The study said Tampa “leads the state average at 30.6%” for increases in Florida. For perspective’s sake, the national average cost of a two-bedroom apartment is $1,285 per month.
Nationally, rent prices are up 17.7%, lower than the costs rising in Tampa and the rest of Florida.
Cities in Tampa Bay lean on the less-than-affordable side of rent, and wages are not rising fast enough to meet the housing needs of workers. The U.S. Bureau of Labor Statistics reported wages decreased 1.6% in October.
Decreased wages and higher housing costs have an obvious and immediate effect on the costs that households are hit with to live and what they can afford.
The U.S. Department of Housing and Urban Development defines a cost-burdened household as one that pays more than 30% of its income on rent or mortgages. A Zillow study found that all of the renters in Tampa meet that definition. Tampa households pay between 33.1% to 37.7% of their income on rent, depending on race.
Two-bedroom apartments serve as somewhat of a litmus test on affordability, when it comes to housing and HUD.
The fair market rent of an area is used by HUD to determine affordability, and how much a Housing Choice Voucher for public housing and Section 8 benefits are worth. This is what is used to pay for low-income beneficiaries who receive housing assistance from the federal government, funded by tax dollars.
HUD reports the 2021 fair market rent for the Tampa-St. Petersburg-Clearwater metropolitan area, which covers most of Tampa Bay, is currently between $880 to $1,910, depending on the ZIP code. Most of the locations in the Tampa-St. Petersburg-Clearwater metro have a fair market rent for a two-bedroom apartment of about $1,300.
Compared to Tampa’s average for a two-bedroom apartment, St. Petersburg is priced out at $1,830, about $50 more per month. Tampa’s rent increased 34.1% and St. Pete’s went up 31.7%, according to the study.
For 2022, HUD shows the fair market rent costs are going up, making the burden of housing costs for America’s most vulnerable residents even more expensive, and passing that expense back to taxpayers. The Tampa-St. Petersburg-Clearwater metro FMR is going to range from $930 to $2,020 for a two-bedroom apartment, depending on ZIP code.
Meanwhile, inflation and the COVID-19 pandemic continue, with fuel costs rising and a new COVID variant, Omicron, coming into play.
While President Joe Biden announced that there would not be a lockdown for Omicron, rising costs on everything from meats to glass to shipping make a continuing economic recovery even more precarious due to continually increasing inflation.
While job numbers were up in October, the latest BLS reports on the American economy and workforce, due out on Dec. 2 and Dec. 3 respectively, will paint a clearer picture of what to expect, come New Year’s Day. How the country will move forward amid continued economic pressures of pandemic recovery and potential political upheaval in the 2022 midterms is uncertain.

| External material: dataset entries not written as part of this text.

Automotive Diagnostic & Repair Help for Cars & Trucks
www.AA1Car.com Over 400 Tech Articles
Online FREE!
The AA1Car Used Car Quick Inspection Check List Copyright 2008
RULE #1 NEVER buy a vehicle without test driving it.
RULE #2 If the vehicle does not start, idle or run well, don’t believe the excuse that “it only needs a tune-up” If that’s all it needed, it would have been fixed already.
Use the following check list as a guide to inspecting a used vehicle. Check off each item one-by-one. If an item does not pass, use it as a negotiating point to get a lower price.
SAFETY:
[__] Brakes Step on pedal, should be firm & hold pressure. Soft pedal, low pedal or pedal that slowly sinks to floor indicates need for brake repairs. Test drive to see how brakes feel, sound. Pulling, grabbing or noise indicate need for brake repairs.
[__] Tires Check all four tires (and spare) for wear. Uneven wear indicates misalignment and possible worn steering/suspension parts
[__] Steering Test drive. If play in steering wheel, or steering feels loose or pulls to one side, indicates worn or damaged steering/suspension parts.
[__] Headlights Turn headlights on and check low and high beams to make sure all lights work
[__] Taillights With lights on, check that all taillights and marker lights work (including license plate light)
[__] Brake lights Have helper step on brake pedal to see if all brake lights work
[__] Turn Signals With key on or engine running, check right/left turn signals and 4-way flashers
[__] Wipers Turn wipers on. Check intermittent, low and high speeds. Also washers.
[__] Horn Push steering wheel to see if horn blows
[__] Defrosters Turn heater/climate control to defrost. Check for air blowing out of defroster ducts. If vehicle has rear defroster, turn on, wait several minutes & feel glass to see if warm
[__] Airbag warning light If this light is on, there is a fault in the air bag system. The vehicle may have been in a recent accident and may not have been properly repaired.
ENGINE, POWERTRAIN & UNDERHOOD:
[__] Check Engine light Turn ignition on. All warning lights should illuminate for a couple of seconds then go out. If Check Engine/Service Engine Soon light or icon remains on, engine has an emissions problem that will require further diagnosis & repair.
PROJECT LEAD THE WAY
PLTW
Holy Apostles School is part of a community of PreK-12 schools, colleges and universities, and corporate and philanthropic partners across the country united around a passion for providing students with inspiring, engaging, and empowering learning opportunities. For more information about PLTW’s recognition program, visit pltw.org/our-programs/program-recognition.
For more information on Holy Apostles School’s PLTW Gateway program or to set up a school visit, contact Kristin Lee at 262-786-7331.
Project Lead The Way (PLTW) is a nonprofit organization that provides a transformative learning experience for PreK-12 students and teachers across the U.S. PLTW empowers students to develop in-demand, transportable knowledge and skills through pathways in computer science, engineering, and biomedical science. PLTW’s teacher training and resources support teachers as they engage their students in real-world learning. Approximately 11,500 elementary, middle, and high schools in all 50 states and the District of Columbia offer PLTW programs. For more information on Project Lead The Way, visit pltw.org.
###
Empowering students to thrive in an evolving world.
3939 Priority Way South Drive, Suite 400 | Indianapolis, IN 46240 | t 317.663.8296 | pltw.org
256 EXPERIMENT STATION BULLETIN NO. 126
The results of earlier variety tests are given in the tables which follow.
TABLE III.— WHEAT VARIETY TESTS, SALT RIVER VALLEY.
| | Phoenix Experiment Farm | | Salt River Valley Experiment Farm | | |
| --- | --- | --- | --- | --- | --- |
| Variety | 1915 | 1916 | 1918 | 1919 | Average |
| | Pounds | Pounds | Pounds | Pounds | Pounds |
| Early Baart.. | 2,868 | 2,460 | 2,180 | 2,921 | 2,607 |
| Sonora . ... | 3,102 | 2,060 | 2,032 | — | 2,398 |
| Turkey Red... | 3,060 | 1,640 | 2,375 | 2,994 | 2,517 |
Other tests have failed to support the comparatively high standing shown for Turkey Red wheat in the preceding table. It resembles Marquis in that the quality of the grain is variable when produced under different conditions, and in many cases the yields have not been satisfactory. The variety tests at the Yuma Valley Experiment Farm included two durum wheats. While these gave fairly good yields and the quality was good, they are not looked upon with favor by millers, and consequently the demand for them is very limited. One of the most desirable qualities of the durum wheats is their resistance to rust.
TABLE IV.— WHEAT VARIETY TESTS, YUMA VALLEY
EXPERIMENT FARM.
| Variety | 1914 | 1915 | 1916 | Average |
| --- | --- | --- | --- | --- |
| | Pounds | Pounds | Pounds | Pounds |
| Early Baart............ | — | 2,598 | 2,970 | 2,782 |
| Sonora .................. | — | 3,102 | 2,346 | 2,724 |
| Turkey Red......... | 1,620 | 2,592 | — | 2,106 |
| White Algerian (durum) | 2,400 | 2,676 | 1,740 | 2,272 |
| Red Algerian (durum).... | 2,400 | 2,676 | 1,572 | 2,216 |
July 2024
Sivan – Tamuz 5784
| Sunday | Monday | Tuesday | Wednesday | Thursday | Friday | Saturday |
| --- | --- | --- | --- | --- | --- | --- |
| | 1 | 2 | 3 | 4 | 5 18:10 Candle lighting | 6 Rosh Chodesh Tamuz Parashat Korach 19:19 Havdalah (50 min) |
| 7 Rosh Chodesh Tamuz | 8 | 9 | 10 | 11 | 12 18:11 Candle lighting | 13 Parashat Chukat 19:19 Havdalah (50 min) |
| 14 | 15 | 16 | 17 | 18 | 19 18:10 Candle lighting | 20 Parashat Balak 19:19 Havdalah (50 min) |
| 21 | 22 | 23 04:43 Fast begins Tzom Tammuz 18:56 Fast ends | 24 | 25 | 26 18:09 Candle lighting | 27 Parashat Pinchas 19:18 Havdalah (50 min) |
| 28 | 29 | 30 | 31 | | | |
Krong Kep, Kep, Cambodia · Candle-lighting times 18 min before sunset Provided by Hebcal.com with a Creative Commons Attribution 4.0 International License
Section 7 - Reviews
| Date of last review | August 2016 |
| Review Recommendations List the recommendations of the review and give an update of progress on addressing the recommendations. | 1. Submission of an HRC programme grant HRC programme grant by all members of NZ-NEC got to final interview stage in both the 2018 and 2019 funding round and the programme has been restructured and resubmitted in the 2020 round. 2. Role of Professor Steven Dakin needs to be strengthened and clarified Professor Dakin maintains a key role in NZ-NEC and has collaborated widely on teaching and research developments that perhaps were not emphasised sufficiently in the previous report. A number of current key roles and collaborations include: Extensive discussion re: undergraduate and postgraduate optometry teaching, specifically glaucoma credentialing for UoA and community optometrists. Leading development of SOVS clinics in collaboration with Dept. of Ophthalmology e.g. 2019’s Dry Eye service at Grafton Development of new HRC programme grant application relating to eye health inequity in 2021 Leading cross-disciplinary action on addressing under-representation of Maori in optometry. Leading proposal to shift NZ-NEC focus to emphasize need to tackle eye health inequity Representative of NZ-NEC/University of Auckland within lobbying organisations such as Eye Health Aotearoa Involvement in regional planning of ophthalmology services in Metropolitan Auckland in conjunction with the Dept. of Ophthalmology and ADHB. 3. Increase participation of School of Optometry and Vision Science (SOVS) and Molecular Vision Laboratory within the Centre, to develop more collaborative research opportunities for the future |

In the meantime, the federal government has updated the caps on multifamily mortgages and loans from Freddie Mac and Fannie Mae, the federally-backed home mortgage companies. The Federal Housing Finance Agency announced new funding formula updates in October.
New mortgages in 2022 backed by the two mortgage companies could hit between $650,000 in most counties to $1 million for high-cost markets as housing costs in the U.S. continue to increase.